Let's say I want block-to-block origin-destination flows for the state of Texas. I can use get_lodes()
to pull down the LODES origin-destination file. Be patient if downloading for the first time - this is a big file! As with shapefiles in pygris, the argument cache = True
will download the file to a cache directory for future use.
from pygris.data import get_lodes
tx_od = get_lodes(state = "TX", year = 2020, lodes_type = "od", cache = True)
tx_od.head()
index | w_geocode | h_geocode | S000 | SA01 | SA02 | SA03 | SE01 | SE02 | SE03 | SI01 | SI02 | SI03 | |
---|---|---|---|---|---|---|---|---|---|---|---|---|---|
0 | 0 | 480019501001005 | 480019501001022 | 1 | 0 | 0 | 1 | 0 | 0 | 1 | 0 | 1 | 0 |
1 | 1 | 480019501001005 | 480019501001023 | 1 | 1 | 0 | 0 | 0 | 0 | 1 | 0 | 1 | 0 |
2 | 2 | 480019501001005 | 480019501002001 | 1 | 0 | 0 | 1 | 0 | 1 | 0 | 0 | 1 | 0 |
3 | 3 | 480019501001005 | 480019501002013 | 1 | 0 | 0 | 1 | 0 | 1 | 0 | 0 | 1 | 0 |
4 | 4 | 480019501001005 | 480019501002078 | 1 | 0 | 0 | 1 | 0 | 0 | 1 | 0 | 1 | 0 |
The dataset represents block-to-block flows between home and work in 2020. The column S000
represents all jobs, and the other columns then represent jobs broken out by category. Users should review the LODES documentation for more information about options and column definitions.
get_lodes()
includes some additional tools that makes it easier to aggregate then map the data. Let's say I want to understand the home locations of people who commute to my place of employment, TCU. I'll visualize this by Census tract for home locations in Tarrant County. We'll add a couple arguments to get_lodes()
: agg_level = "tract"
, which will roll up our data to the Census tract level, and return_geometry = True
, which will attach Census tract geometry to the LODES data and return a GeoDataFrame. For origin-destination flows, the geometry will default to home locations, but this can be changed with the od_geometry
argument.
tx_od_tract = get_lodes(state = "TX", year = 2020, lodes_type = "od", cache = True,
return_geometry = True, agg_level = "tract")
tx_od_tract.head()
Requesting feature geometry. Using FIPS code '48' for input 'tx'
h_geocode | geometry | w_geocode | S000 | SA01 | SA02 | SA03 | SE01 | SE02 | SE03 | SI01 | SI02 | SI03 | |
---|---|---|---|---|---|---|---|---|---|---|---|---|---|
0 | 48357950400 | POLYGON ((-100.85141 36.37700, -100.82839 36.3... | 48003950300 | 1 | 0 | 1 | 0 | 0 | 1 | 0 | 0 | 1 | 0 |
1 | 48357950400 | POLYGON ((-100.85141 36.37700, -100.82839 36.3... | 48005000400 | 1 | 1 | 0 | 0 | 1 | 0 | 0 | 0 | 1 | 0 |
2 | 48357950400 | POLYGON ((-100.85141 36.37700, -100.82839 36.3... | 48017950101 | 2 | 0 | 0 | 2 | 0 | 2 | 0 | 0 | 0 | 2 |
3 | 48357950400 | POLYGON ((-100.85141 36.37700, -100.82839 36.3... | 48029121404 | 1 | 0 | 0 | 1 | 0 | 1 | 0 | 0 | 1 | 0 |
4 | 48357950400 | POLYGON ((-100.85141 36.37700, -100.82839 36.3... | 48029131615 | 1 | 0 | 1 | 0 | 0 | 1 | 0 | 1 | 0 | 0 |
With this information in hand, we can subset our data by work geocode to the tracts containing TCU, and by home geocode to those in Tarrant County, Texas. After this, we use .explore()

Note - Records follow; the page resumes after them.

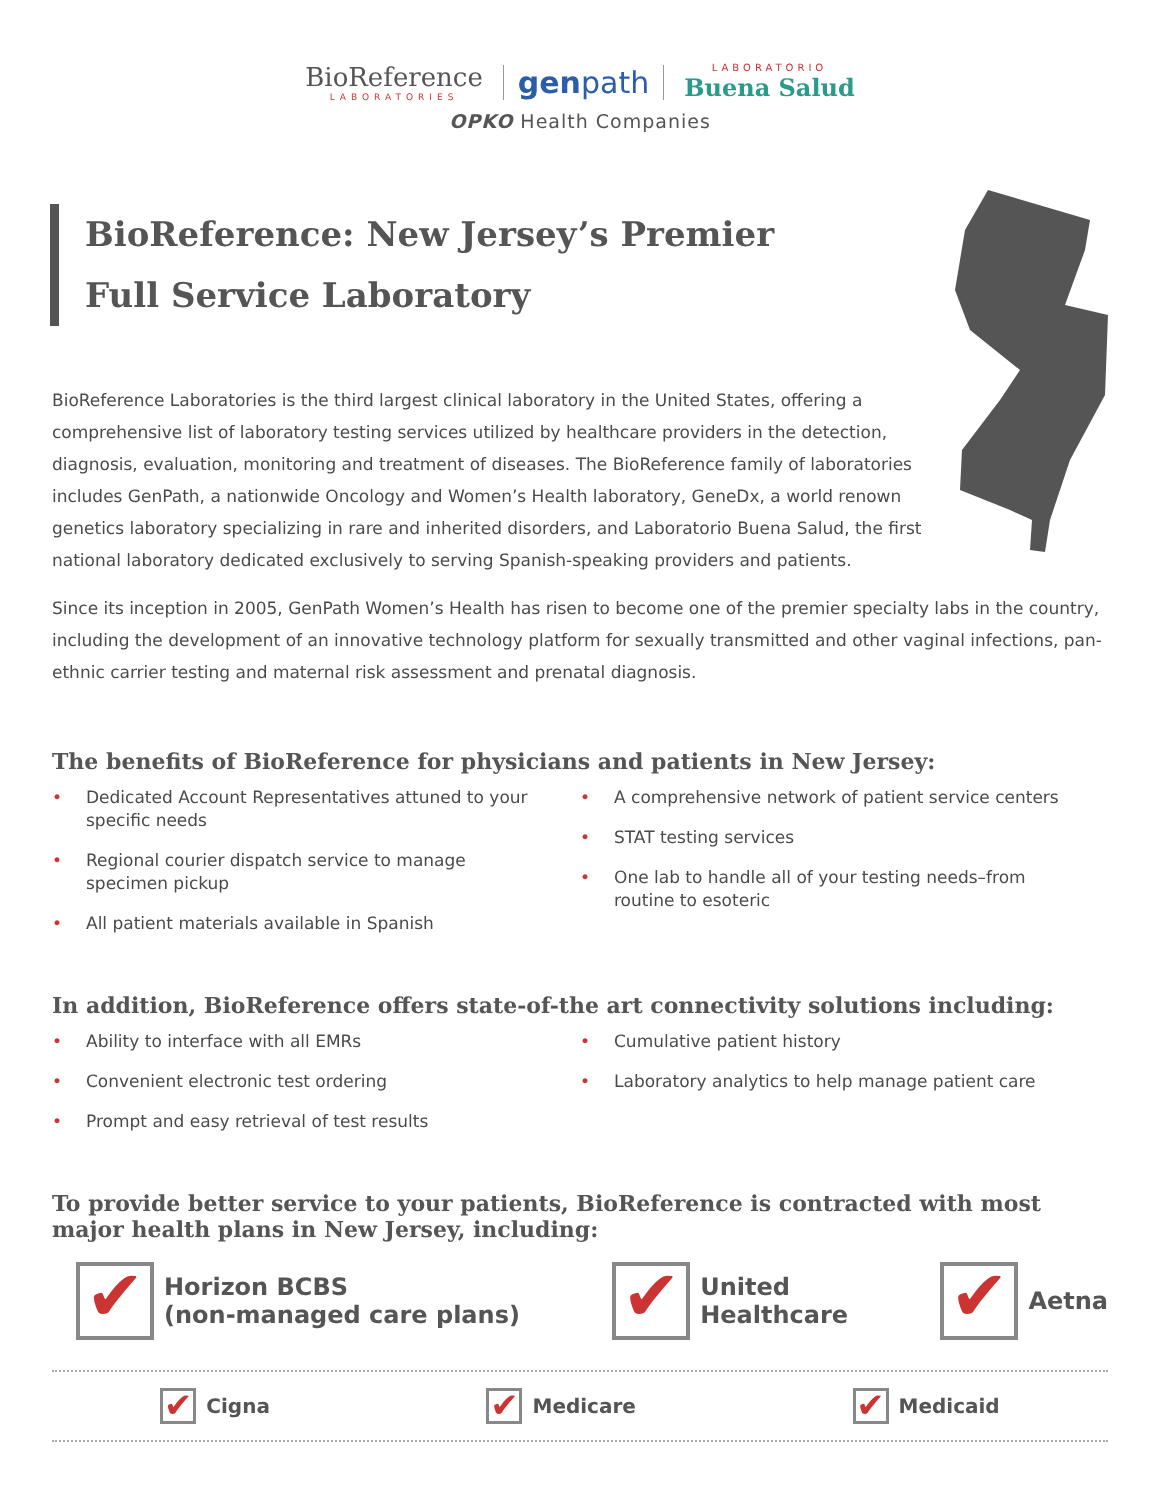BioReference LABORATORIES genpath LABORATORIO Buena Salud
OPKO Health Companies
BioReference: New Jersey’s Premier
Full Service Laboratory
BioReference Laboratories is the third largest clinical laboratory in the United States, offering a comprehensive list of laboratory testing services utilized by healthcare providers in the detection, diagnosis, evaluation, monitoring and treatment of diseases. The BioReference family of laboratories includes GenPath, a nationwide Oncology and Women’s Health laboratory, GeneDx, a world renown genetics laboratory specializing in rare and inherited disorders, and Laboratorio Buena Salud, the first national laboratory dedicated exclusively to serving Spanish-speaking providers and patients.
Since its inception in 2005, GenPath Women’s Health has risen to become one of the premier specialty labs in the country, including the development of an innovative technology platform for sexually transmitted and other vaginal infections, pan-ethnic carrier testing and maternal risk assessment and prenatal diagnosis.
The benefits of BioReference for physicians and patients in New Jersey:
• Dedicated Account Representatives attuned to your specific needs
• Regional courier dispatch service to manage specimen pickup
• All patient materials available in Spanish
• A comprehensive network of patient service centers
• STAT testing services
• One lab to handle all of your testing needs–from routine to esoteric
In addition, BioReference offers state-of-the art connectivity solutions including:
• Ability to interface with all EMRs
• Convenient electronic test ordering
• Prompt and easy retrieval of test results
• Cumulative patient history
• Laboratory analytics to help manage patient care
To provide better service to your patients, BioReference is contracted with most major health plans in New Jersey, including:
✔
Horizon BCBS
(non-managed care plans)
✔
United
Healthcare
✔
Aetna
✔
Cigna
✔
Medicare
✔
Medicaid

to make a map of our data.
tcu_ids = ["48439104203", "48439104301"]
tcu_origins = tx_od_tract.loc[(tx_od_tract['w_geocode'].isin(tcu_ids)) & (tx_od_tract['h_geocode'].str.slice(stop = 5) == "48439")]
tcu_origins.explore(column = "S000")
Commuters to the University area commonly come from neighborhoods to the south and west. Additional work to improve this analysis could normalize the data to adjust for the size of the total workforce in the tract, or expand to beyond a single county.
Other datasets¶
I could foresee the data
module of pygris as accommodating "other interesting datasets that can be merged to Census geometries" in the future. If you have any ideas, please let me know or consider submitting a pull request!